- İstenen -
Duygular ve insan ilişkileri üzerine yazılmış köşe yazısında Engin'in dediği hangi söz aktarılıyor?

KENDİ ELLERİMİZİ GÖREMİYORUZ!

Funda ÖZKALYONCU
Tüm Yazıları
Hayatımızı, insanları, son yaşanan duygularımızı paylaşıyoruz.

Sevdiğim arkadaşım Özge ile konuşuyoruz.

Hayatımızı, insanları, son yaşanan duygularımızı paylaşıyoruz.

Diyor ki; içimde bir boşluk var, hep bir eksik var, bu duygu içindeyim, ben de diyorum ki; aynı duygu bende de var.

Sevdiğim arkadaşım Engin ile konuşuyorum, kimse kimsenin umuru değil, korkuyorum ki ben de bu duygunun içinde giriyorum. 

Sanki hepimizin nefesi bir eksik gibi.

Bir nefes atlıyor gibi.

Hiç kimse, hiçbirimiz iyi değiliz.

Diyorum ki; kimse kimsenin umuru değil duygusu etrafımızı sardı, korkuyorum ki ben de payımı alıyorum.

Engin'in dediği gibi; kimse kimsenin umuru değil.

Kimse kimsenin umuru değil duygusu içinde bu hayatı nasıl yaşayacağız, bu ömür nasıl geçecek, nasıl başa çıkacağız.

Hayat insanların içine sinsi planlar yapmak üzere girmiş, yerleşmiş.

Herkes para derdinde, kimse kimsenin gözyaşına bakmıyor.

Sanki hepimiz bir KAR fırtınası içindeyiz ve o kadar sis var ki yol bulamıyoruz.

- Veriler -
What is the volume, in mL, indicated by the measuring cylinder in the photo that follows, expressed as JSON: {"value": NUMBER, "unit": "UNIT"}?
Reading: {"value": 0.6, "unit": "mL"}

- Aşağıdaki çıktı -
Kimse kimsenin umuru değil.